— Пока солнце взойдет, роса очи выест. Ты еще доску оторви, потом планы строй, — продолжал бить по надежде тот же голос. Человек приподнялся, из груды тряпья показался скошенный череп с редкими пучками волос.
— А ты здесь оставайся, черт лысый, — сказал Виктор. — Плюнем и разотрем, товарищ полковник. Дайте-ка нож…
Работали в тягостном молчании.
Потом случилось непоправимое. Состав резко затормозил и… нож из рук Василия выскользнул в дыру…
Василий посмотрел на растерянные лица товарищей и прислонился к стенке вагона. Лоб у него стал мокрым.
Чувырин молча лег и закрыл глаза, снова вспомнилось ему то, о чем он не рассказал товарищам. Воздушный бой. Таран. Рухнувшие обломки «мессера». Парашют опустил его уже на чужую землю. Госпиталь и тюрьма. Допросы. Предложения служить в РОА[21] («Мы разрешим вам носить вашу «Золотую Звезду») и жестокие побои. Заискивающее «герр майор» и ненавидящее «ферфлюхте швайн».[22] Группа друзей в лагере и попытка побега. Снова гестапо. Суд. Приговор…
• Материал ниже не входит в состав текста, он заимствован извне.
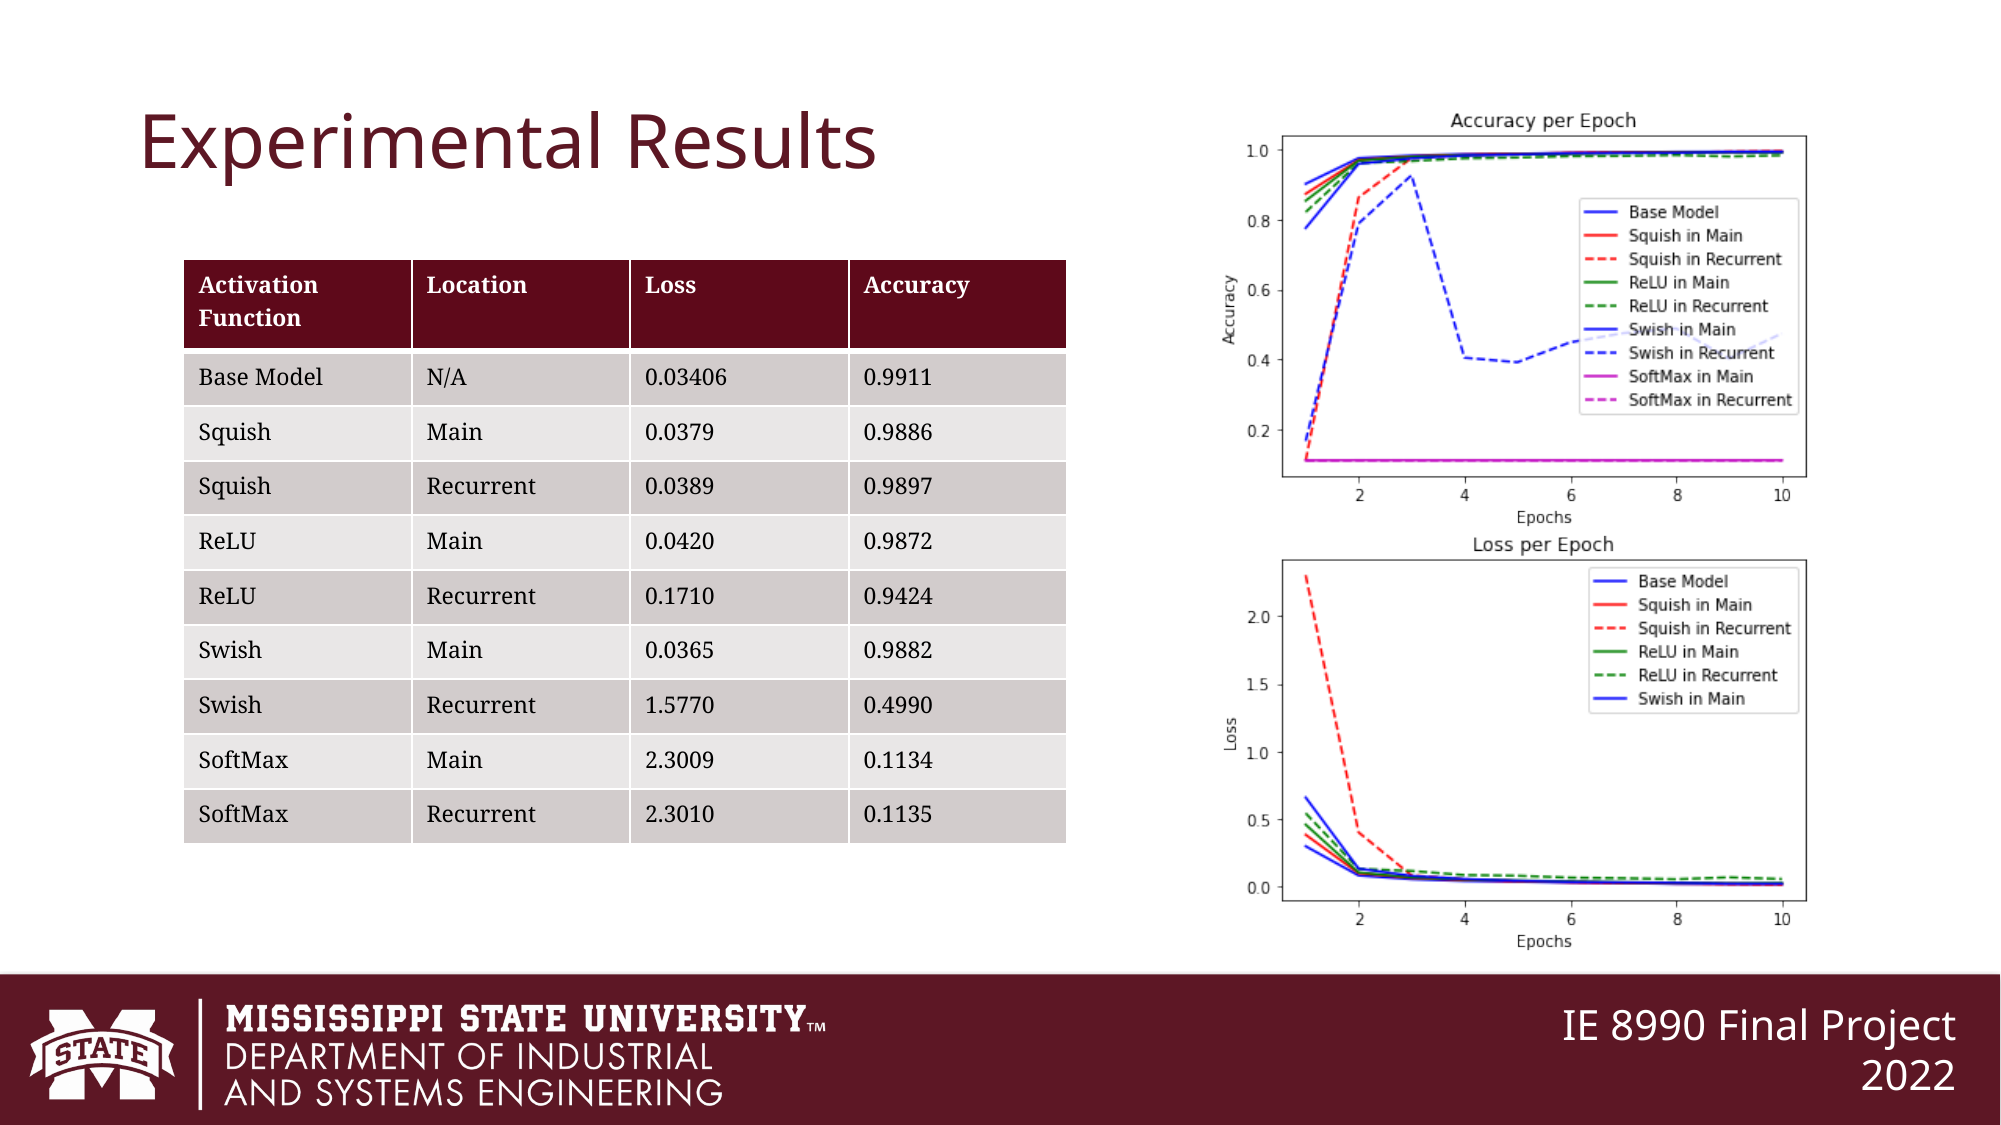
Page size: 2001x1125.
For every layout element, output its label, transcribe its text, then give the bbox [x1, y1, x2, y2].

Красными огнями, как на ночном аэродроме, выстроились эти вехи. И кажется — за ними пропасть… тьма…
«Кто пре-дал… Кто пре-дал… Кто пре-дал…» — снова выстукивают колеса. Чувырин, напрягая память, продолжал разматывать клубок воспоминаний. Среди членов подпольной организации предателей не было. Это он сразу понял на допросах, а потом и в суде. Но, возвращаясь с допросов, Чувырин кое-что рассказывал. Значит, о его «подрывной работе против рейха» донес предатель, сидевший в общей камере.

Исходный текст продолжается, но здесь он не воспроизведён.